[[ Records for processing open ]]

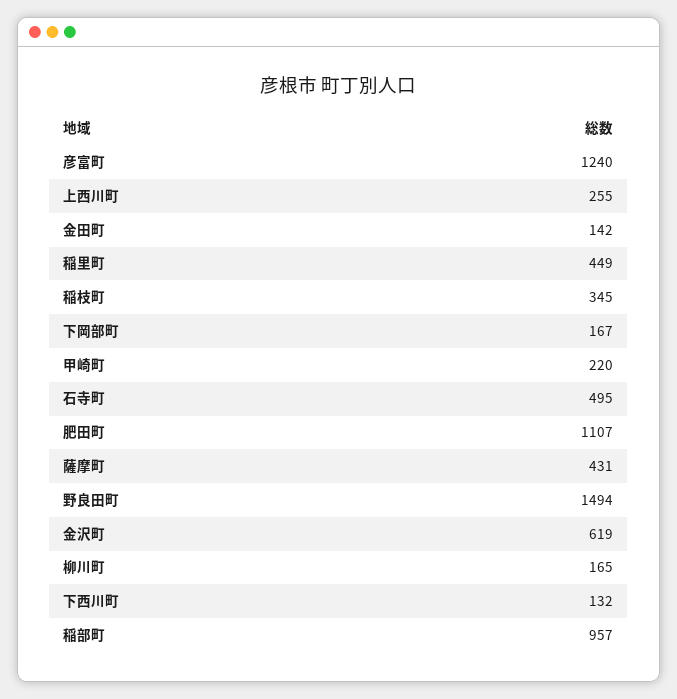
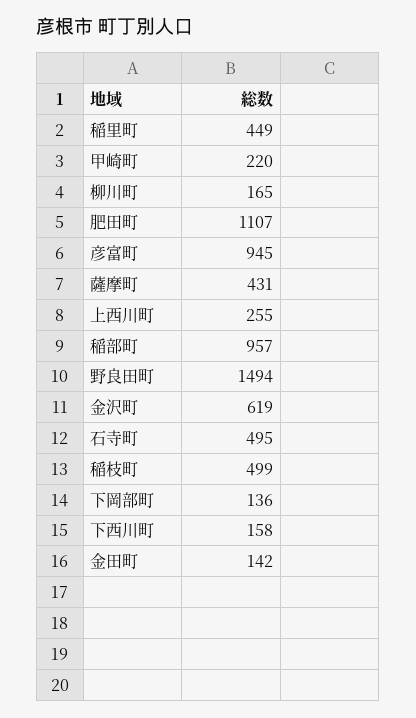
  {
-   "彦富町": 1240,
+   "彦富町": 945,
    "上西川町": 255,
    "金田町": 142,
    "稲里町": 449,
-   "稲枝町": 345,
+   "稲枝町": 499,
-   "下岡部町": 167,
+   "下岡部町": 136,
    "甲崎町": 220,
    "石寺町": 495,
    "肥田町": 1107,
    "薩摩町": 431,
    "野良田町": 1494,
    "金沢町": 619,
    "柳川町": 165,
-   "下西川町": 132,
+   "下西川町": 158,
    "稲部町": 957
  }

[[ Records for processing closed ]]

*Work order*
Images are to be omitted; everything else in the records is to be transcribed exactly.

*Your response*
  {
-   "彦富町": 1240,
+   "彦富町": 945,
    "上西川町": 255,
    "金田町": 142,
    "稲里町": 449,
-   "稲枝町": 345,
+   "稲枝町": 499,
-   "下岡部町": 167,
+   "下岡部町": 136,
    "甲崎町": 220,
    "石寺町": 495,
    "肥田町": 1107,
    "薩摩町": 431,
    "野良田町": 1494,
    "金沢町": 619,
    "柳川町": 165,
-   "下西川町": 132,
+   "下西川町": 158,
    "稲部町": 957
  }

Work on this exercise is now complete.